In contrast to the involuntary responses evoked by salient stimuli, top-down attention is engaged by goals you set for yourself, placing it at least nominally under internal control. But even in this context, the environment you operate in plays a strong part in your behavior, influencing what you do even on a short-term basis. How this happens is brought colorfully to life in Martin Handford’s Where’s Waldo? Each page features a tiny drawing of an elflike character named Waldo, wearing a red-striped shirt and stocking cap, embedded in a huge mob of other brightly colored individuals of about the same size and shape. Our task as readers is to find Waldo, and it is not easy. Research by attention expert Robert Desimone and his colleagues shows that our visual system processes each picture in two ways. It takes in the whole scene, searching for preferred features—a blotch of red, the peak of a hat—that invite a closer look. At the same time, it zooms in on small regions at the center of the visual field, examining them to see if they directly match the impish fellow. In Handford’s complicated scenes, a thousand features beckon to our glance at once, causing our eyes to dart reflexively around the page. Our eye motions are surprisingly systematic, however; both the time we spend at each spot our eyes land on and the length of jumps our eyes make between spots in the picture are predictable, driven by characteristics of the visual scene rather than any internal decision making. A similar thing happens when we look at faces. Our gaze jumps around in a pattern that systematically takes in the eyes, nose, and mouth of the subject. Again, the details of the stimulus confronting us largely determine our brain activity and behavior.
Even at a coarser level, top-down attention is not all that top-down. It is obvious, for a start, that instructions about what to pay attention to are often derived from the environment. In laboratory experiments, top-down attention is guided by explicit visual cues like flashing signs or arrows, or by instructions delivered by researchers. In ordinary, unscripted life, shifts in top-down attention and the sometimes complex sequences of actions that follow are also instigated by trivial figments of the world around us. The taste of a cookie crumb sends Marcel Proust’s narrator into a seven-volume rhapsody about life, the universe, and everything, while a visit to a once-familiar old house inspires Evelyn Waugh’s Charles Ryder to find religion in Brideshead Revisited. The ancient historian Suetonius reported that the music of a mysterious piper drew Caesar’s troops to the banks of the Rubicon in 49 BCE, and that the minstrel’s blast upon a trumpet then triggered the general’s fateful determination to cross into Rome, beginning the civil war that led to Caesar’s dictatorship and the eventual end of the Roman Republic. Deep decisions are prompted by shallow sensory experiences.

QUESTIONS TO ANSWER:
a – Summarize the passage on top-down attention in two sentences.
b – Write the next part of the passage on top-down attention, picking up after its final sentence.

THE DATA:
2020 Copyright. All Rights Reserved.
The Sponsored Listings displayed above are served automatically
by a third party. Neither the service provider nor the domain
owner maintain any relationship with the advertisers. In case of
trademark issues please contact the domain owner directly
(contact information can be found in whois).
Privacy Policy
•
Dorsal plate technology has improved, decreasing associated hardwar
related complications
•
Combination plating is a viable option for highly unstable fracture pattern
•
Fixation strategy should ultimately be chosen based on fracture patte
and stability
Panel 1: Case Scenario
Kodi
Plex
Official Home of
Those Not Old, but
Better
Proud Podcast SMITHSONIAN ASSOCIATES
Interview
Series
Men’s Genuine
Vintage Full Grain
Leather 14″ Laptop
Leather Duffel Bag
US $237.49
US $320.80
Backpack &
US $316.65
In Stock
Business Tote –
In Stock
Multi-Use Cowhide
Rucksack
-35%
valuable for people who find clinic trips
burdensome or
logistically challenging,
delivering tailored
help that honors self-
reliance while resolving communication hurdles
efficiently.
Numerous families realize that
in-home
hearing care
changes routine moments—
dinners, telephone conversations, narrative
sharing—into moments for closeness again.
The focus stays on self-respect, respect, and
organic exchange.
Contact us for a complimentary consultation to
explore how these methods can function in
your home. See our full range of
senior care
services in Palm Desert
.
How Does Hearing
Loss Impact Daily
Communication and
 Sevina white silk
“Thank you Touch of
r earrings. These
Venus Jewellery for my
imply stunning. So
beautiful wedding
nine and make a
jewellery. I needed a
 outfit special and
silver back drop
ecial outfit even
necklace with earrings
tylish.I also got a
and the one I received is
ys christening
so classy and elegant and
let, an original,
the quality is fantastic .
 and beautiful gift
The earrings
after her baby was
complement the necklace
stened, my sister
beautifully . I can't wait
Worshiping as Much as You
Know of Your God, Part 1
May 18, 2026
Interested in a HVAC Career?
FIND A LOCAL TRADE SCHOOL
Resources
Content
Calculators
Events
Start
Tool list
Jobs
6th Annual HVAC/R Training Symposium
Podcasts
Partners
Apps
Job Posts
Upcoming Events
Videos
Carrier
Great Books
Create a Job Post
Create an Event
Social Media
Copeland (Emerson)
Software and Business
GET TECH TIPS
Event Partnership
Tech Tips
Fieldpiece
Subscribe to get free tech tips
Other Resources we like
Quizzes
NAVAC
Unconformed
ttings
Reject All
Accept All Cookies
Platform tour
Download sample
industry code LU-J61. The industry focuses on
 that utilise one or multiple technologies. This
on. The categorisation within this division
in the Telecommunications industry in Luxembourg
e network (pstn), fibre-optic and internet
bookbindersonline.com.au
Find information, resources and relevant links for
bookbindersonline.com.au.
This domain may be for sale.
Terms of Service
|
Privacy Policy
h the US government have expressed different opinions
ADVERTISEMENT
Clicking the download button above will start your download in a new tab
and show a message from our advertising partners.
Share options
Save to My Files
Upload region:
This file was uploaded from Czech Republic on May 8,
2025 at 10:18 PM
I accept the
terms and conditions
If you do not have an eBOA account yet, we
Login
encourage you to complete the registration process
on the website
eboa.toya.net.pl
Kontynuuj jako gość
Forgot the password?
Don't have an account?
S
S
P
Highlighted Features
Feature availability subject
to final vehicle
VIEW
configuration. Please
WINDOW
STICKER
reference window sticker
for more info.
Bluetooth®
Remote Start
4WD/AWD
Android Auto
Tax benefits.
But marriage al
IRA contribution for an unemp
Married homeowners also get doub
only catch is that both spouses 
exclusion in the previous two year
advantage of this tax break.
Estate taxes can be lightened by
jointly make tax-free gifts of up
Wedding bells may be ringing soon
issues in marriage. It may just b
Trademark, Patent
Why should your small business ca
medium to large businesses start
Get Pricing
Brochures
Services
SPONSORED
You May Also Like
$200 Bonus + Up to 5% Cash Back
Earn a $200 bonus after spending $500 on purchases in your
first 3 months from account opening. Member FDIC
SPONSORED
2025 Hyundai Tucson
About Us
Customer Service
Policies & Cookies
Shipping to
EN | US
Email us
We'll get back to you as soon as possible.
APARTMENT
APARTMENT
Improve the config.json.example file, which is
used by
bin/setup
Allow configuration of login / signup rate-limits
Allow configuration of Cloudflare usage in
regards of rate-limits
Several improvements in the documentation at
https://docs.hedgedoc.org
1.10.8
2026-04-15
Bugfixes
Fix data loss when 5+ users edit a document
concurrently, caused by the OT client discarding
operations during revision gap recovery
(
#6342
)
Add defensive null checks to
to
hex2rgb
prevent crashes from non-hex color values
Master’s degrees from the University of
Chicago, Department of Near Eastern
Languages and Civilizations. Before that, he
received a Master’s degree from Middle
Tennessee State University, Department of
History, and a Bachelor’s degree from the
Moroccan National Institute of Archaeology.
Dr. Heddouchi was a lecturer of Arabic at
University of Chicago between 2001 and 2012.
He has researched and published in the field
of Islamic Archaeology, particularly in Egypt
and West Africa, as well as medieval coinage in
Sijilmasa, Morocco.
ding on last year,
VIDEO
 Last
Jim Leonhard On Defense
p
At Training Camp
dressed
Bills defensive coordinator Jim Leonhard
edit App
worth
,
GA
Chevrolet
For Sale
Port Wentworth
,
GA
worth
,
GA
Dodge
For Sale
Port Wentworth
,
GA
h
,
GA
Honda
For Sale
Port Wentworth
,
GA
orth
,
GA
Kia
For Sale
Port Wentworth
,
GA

RESPONSES IN ORDER:
a – Although top-down attention is engaged by goals we set for ourselves, the environment strongly shapes it: when we search a Where's Waldo? scene or look at a face, our eye movements follow predictable patterns driven by characteristics of the visual scene rather than by internal decision making. Even at a coarser level, the cues that direct top-down attention often come from the world around us, and examples from Proust, Waugh, and Suetonius's account of Caesar show that deep decisions are prompted by shallow sensory experiences.

b –
Top-down attention is highly susceptible to the encroachment of such influences. To the dismay of classroom instructors worldwide, studies of attention spans show that most people can only pay attention to a given activity for a matter of minutes before distractions win out. Neuroscientist John Medina defines a “ten minute rule” based on the principle that audiences stop paying attention to lectures after about ten minutes. To keep people engaged, Medina proposes offering emotionally salient anecdotes or stimuli at regular intervals, in effect exploiting bottom-up attentional mechanisms to discipline listeners who are supposed to be doing better on their own. When digital devices are brought into the picture, reported attention spans become even more pathetic. A widely reported study of online habits published by Microsoft in 2015 claimed that average attention spans are as short as eight seconds, largely as the result of the prevalence of all of the electronic distractions in our twenty-first-century milieu. No matter how long it takes us to lose interest in the thing we’re paying attention to at a given moment, there is always another digital stimulus there for us to—wait, let me just read this message! It is no accident that some of the activities people seem to find most engrossing—playing video games, watching TV, surfing the web—are constantly in flux, throwing new stimuli at us all the time. When faced with such barrages, our attention is held not because our brains want it to be, but because the external world is so effective at keeping our brains in its sway.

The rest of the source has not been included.